An independent jury has awarded a combined €450,000 to 13 cross-border reporting teams under the latest call for the IJ4EU fund’s Investigation Support Scheme.
The grants will allow journalists based in the European Union, EU candidate countries and beyond to collaborate on topics ranging from surveillance, security and sanctions-busting to energy, pollution, trafficking and land grabs.
Run by the Vienna-based International Press Institute (IPI), the Investigative Support Scheme is the flagship grant programme of the Investigative Journalism for Europe (IJ4EU) fund, now in its fourth edition.
In 2022/23, the scheme will disburse €900,000, offering grants of up to €50,000 to journalistic teams probing transnational subjects of public interest. The next call will open in January 2023.
The awarded projects
In no particular order, the successful projects chosen under the latest call were:
- A cross-border investigation led by Solomon into how European age assessment policies are systematically violating international asylum law – €34,989
- A cross-border investigation led by Investigate Europe and Disclose into a big European oil corporation – €45,000
- A documentary led by The Black Sea into criminals taking refuge in Europe – €50,000
- A cross-border political investigation in Central and Eastern Europe – €14,688
- An investigation into harmful chemical pollution and the battle by industry to prevent strict regulation – €39,123
- An investigation by a team of journalists and researchers in five countries documenting the misuse of EU funds – €37,500
- A cross-border investigation into the tools used by the EU to stop migrants on their way to the bloc’s borders as it turns a blind eye to human rights abuses – €42,000
- A cross-border investigation into the dumping of European plastics waste into one of the most vulnerable countries in the world – €45,000
- An investigation into a hidden yet critical part of the global spyware scandal, in North Macedonia and Greece – €14,875
- An investigation by The Recovery Files team into who benefits from the Recovery and Resilience Facility, and if milestones necessary to receive funds are an incentive to reform or just a box-ticking exercise – €30,000
- A cross-border investigation led by Le Courrier des Balkans shedding new light on human trafficking at the gates of the European Union – €25,700
- A cross-border investigation into so-called economic restriction processes and their legal frameworks of practical application within the EU – €45,000
- An investigation into what happened behind closed doors in the months leading up to the Belarus-EU border migrant crisis – €25,000
Editorial independence sacred
The Investigation Support Scheme runs in parallel to a separate IJ4EU funding and mentoring scheme designed primarily for freelancers. Grantees of the Freelancer Support Scheme will be announced on November 9.
Editorial independence is the cornerstone of both schemes. IJ4EU’s financing model allows public and philanthropic money to support world-class investigative journalism in Europe without any question of editorial interference.
Most of IJ4EU’s coffers come from the European Commission, distributed via a consortium of independent intermediary organisations led by IPI. The other consortium members are the Maastricht-based European Journalism Centre and the European Centre for Press and Media Freedom in Leipzig.

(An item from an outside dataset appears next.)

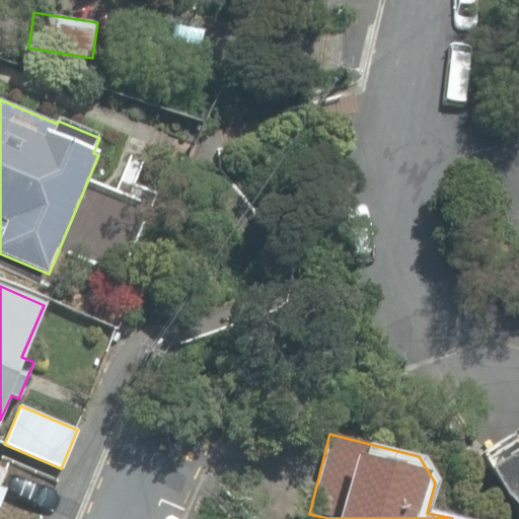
[(518,518),(518,434),(485,455),(484,463),(484,466),(517,518),(518,518)]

Independent juries of senior editors and investigative journalism specialists are key to the integrity of the selection process, guaranteeing a firewall between IJ4EU’s donors and grantees.
Since its inception as a pilot scheme in 2018, IJ4EU has allocated around €3 million in grants to cross-border investigative projects, allowing hundreds of journalists across Europe to tackle ambitious investigations in the public interest.
Under the latest round of calls for the Investigation Support Scheme and Freelancer Support Scheme, 118 investigative teams with journalists based in 45 countries applied for a combined €3.99 million in funding.
Successful teams chosen under the Investigation Support Scheme had journalists based in 19 EU member states and three EU candidate countries, plus six nations further afield.
The Investigation Support Scheme’s five-person jury — whose identities will be kept secret until the results of the next call are made public in the spring of 2023 — chose the projects according to criteria including newsworthiness, cross-border relevance, the strength of research and publication plans and financial need.